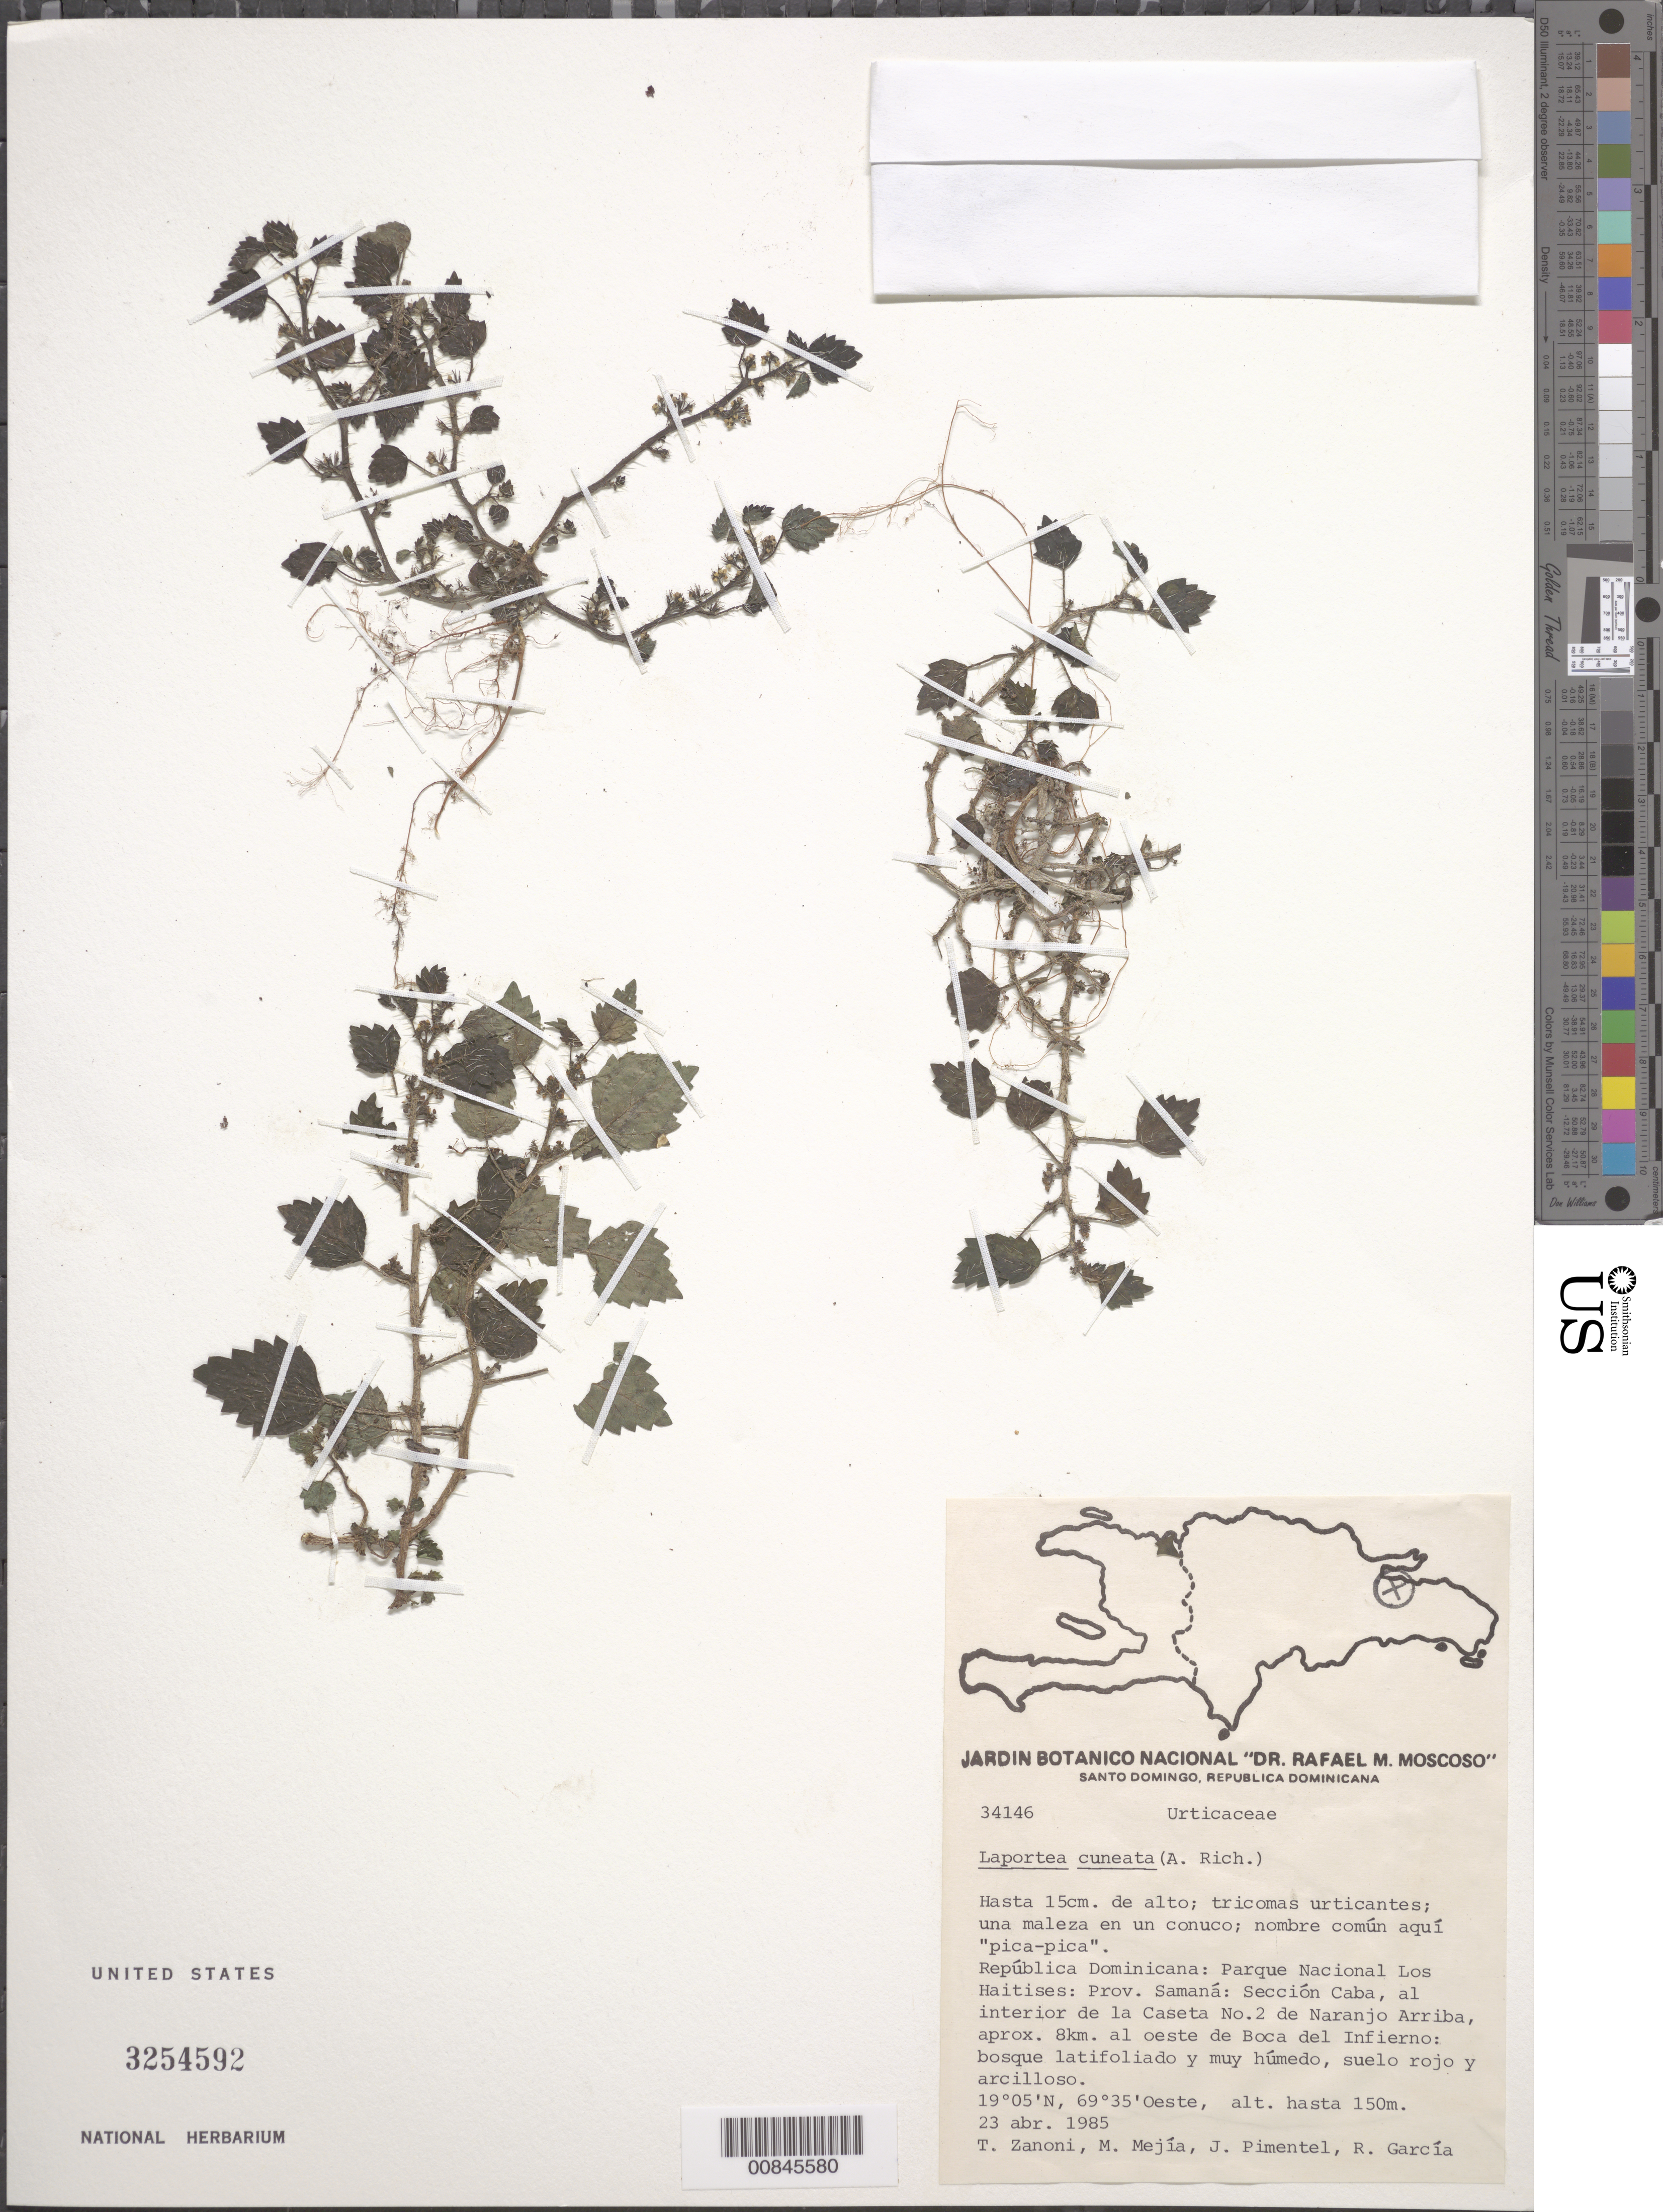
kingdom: Plantae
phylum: Tracheophyta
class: Magnoliopsida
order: Rosales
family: Urticaceae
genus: Laportea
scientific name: Laportea cuneata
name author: (A. Rich.) Chew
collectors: T. A. Zanoni, M. Mejia, J. Pimentel & R. G. García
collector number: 34146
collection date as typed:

_CHALLENGE_
Update these lines by changing "scientific name" to "species", leaving the rest as it stands. Omit the pictures from your answer.

_SOLUTION TO THE EXERCISE_
kingdom: Plantae
phylum: Tracheophyta
class: Magnoliopsida
order: Rosales
family: Urticaceae
genus: Laportea
species: Laportea cuneata
name author: (A. Rich.) Chew
collectors: T. A. Zanoni, M. Mejia, J. Pimentel & R. G. García
collector number: 34146
collection date as typed:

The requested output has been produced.